Task to carry out: Your answer should consist only of the lines from the line containing "output f1, f2, f3, f4, f5" through the last line below, each repeated exactly.

[Design files in text formats]
☆ ☆ ☆

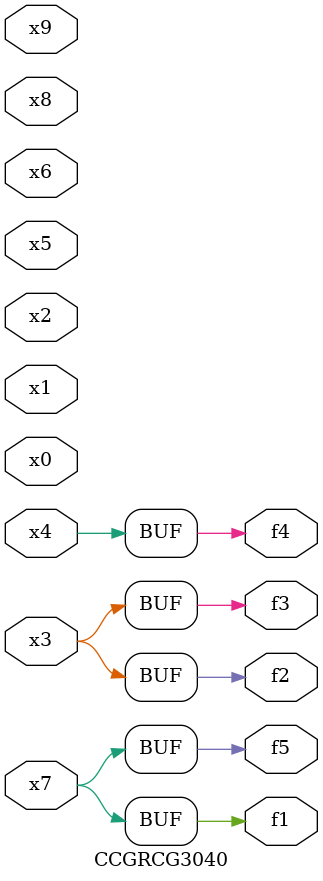
<source format=v>
module CCGRCG3040(
	input x0, x1, x2, x3, x4, x5, x6, x7, x8, x9,
	output f1, f2, f3, f4, f5
);
	assign f1 = x7;
	assign f2 = x3;
	assign f3 = x3;
	assign f4 = x4;
	assign f5 = x7;
endmodule

</source>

☆ ☆ ☆

Output of the task:
	output f1, f2, f3, f4, f5
);
	assign f1 = x7;
	assign f2 = x3;
	assign f3 = x3;
	assign f4 = x4;
	assign f5 = x7;
endmodule

</source>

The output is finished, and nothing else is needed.